If this topic connects with other mental health experiences you are working through as an introvert or highly sensitive person, the full Introvert Mental Health Hub covers a wide range of related subjects, from anxiety and emotional processing to sensory sensitivity and self-worth.
About the Author
Keith Lacy is an introvert who’s learned to embrace his true self later in life. After 20 years in advertising and marketing leadership, including running agencies and managing Fortune 500 accounts, Keith now channels his experience into helping fellow introverts understand their strengths and build fulfilling careers. As an INTJ, he brings analytical depth and authentic perspective to every article, drawing from both professional expertise and personal growth.
Frequently Asked Questions
Who is Dr. Eli Somer and what did he discover?
Dr. Eli Somer is a clinical psychologist and professor at the University of Haifa in Israel. In 2002, he published the foundational research identifying and naming maladaptive daydreaming, describing it as extensive fantasy activity that replaces real-world engagement and interferes with daily functioning. His work gave language to an experience that millions of people had lived with privately but never had clinical vocabulary to describe.

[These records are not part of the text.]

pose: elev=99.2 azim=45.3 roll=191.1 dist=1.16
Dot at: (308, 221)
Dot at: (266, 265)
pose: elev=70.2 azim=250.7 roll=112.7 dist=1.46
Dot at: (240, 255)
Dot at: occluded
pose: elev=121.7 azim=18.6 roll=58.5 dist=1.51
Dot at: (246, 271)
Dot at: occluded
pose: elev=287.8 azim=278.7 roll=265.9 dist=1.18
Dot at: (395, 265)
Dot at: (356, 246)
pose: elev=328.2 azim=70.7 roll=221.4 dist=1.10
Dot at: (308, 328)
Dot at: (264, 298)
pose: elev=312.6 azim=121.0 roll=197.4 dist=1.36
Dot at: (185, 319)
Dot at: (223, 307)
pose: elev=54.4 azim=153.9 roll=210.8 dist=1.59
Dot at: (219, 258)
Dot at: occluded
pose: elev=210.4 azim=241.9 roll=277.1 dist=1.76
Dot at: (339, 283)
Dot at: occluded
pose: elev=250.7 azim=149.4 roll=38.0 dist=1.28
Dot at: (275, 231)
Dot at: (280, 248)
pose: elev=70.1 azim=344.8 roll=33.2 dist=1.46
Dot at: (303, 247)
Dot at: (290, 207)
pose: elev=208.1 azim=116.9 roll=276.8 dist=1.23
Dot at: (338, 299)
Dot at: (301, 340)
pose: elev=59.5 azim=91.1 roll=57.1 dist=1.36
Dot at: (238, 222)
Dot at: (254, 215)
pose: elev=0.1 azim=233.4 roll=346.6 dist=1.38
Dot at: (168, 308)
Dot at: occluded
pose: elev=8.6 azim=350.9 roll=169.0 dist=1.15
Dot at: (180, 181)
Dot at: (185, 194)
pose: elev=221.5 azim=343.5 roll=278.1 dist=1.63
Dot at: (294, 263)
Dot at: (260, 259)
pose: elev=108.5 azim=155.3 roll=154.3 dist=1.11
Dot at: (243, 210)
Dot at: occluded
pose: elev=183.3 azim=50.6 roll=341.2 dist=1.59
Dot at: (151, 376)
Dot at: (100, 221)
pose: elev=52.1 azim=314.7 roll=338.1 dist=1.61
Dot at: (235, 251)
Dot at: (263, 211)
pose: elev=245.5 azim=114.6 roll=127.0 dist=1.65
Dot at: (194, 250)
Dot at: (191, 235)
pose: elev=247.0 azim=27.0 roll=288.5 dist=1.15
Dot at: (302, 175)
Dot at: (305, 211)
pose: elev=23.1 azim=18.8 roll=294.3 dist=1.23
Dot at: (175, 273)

What is maladaptive daydreaming?
Maladaptive daydreaming involves vivid, absorbing, plot-driven fantasy that becomes so time-consuming and compelling that it interferes with real life, relationships, and work. Unlike ordinary daydreaming, it can last for hours, often involves recurring characters and elaborate narratives, and frequently includes compulsive qualities where the person struggles to stop even when they want to. It is not currently listed as a formal diagnosis but is recognized in clinical and research contexts.
Are introverts and HSPs more likely to experience maladaptive daydreaming?
There is no definitive evidence that introversion or high sensitivity directly causes maladaptive daydreaming. Yet the traits associated with both, including a rich inner life, deep emotional processing, sensitivity to overstimulation, and a tendency to find the inner world more manageable than external environments, can make the pull toward absorbing fantasy particularly strong. When external life is overwhelming, painful, or socially exhausting, the inner world offers a form of relief that can become habitual over time.
How is maladaptive daydreaming different from healthy imagination or introvert reflection?
The core distinction lies in function and agency. Healthy imagination and introvert reflection tend to enrich engagement with real life, generating ideas, processing emotions, and restoring energy. Maladaptive daydreaming substitutes for real life rather than enriching it, and the person often feels unable to choose when to stop. If the inner world is making real relationships, work, and daily responsibilities harder to sustain, and if the daydreaming feels compulsive rather than chosen, those are signals worth taking seriously.
What approaches help with maladaptive daydreaming?
Because maladaptive daydreaming lacks a standardized treatment protocol, approaches vary. Cognitive behavioral therapy focused on identifying triggers and functions, mindfulness practices that build present-moment tolerance, and trauma-informed work addressing underlying pain have all been used with some success. Somer’s clinical approach emphasizes restoring choice over the inner world rather than eliminating imagination. Self-compassion is also a significant factor, since shame and self-criticism tend to increase avoidant behaviors rather than reduce them. Working with a therapist familiar with dissociation and trauma is often the most effective starting point.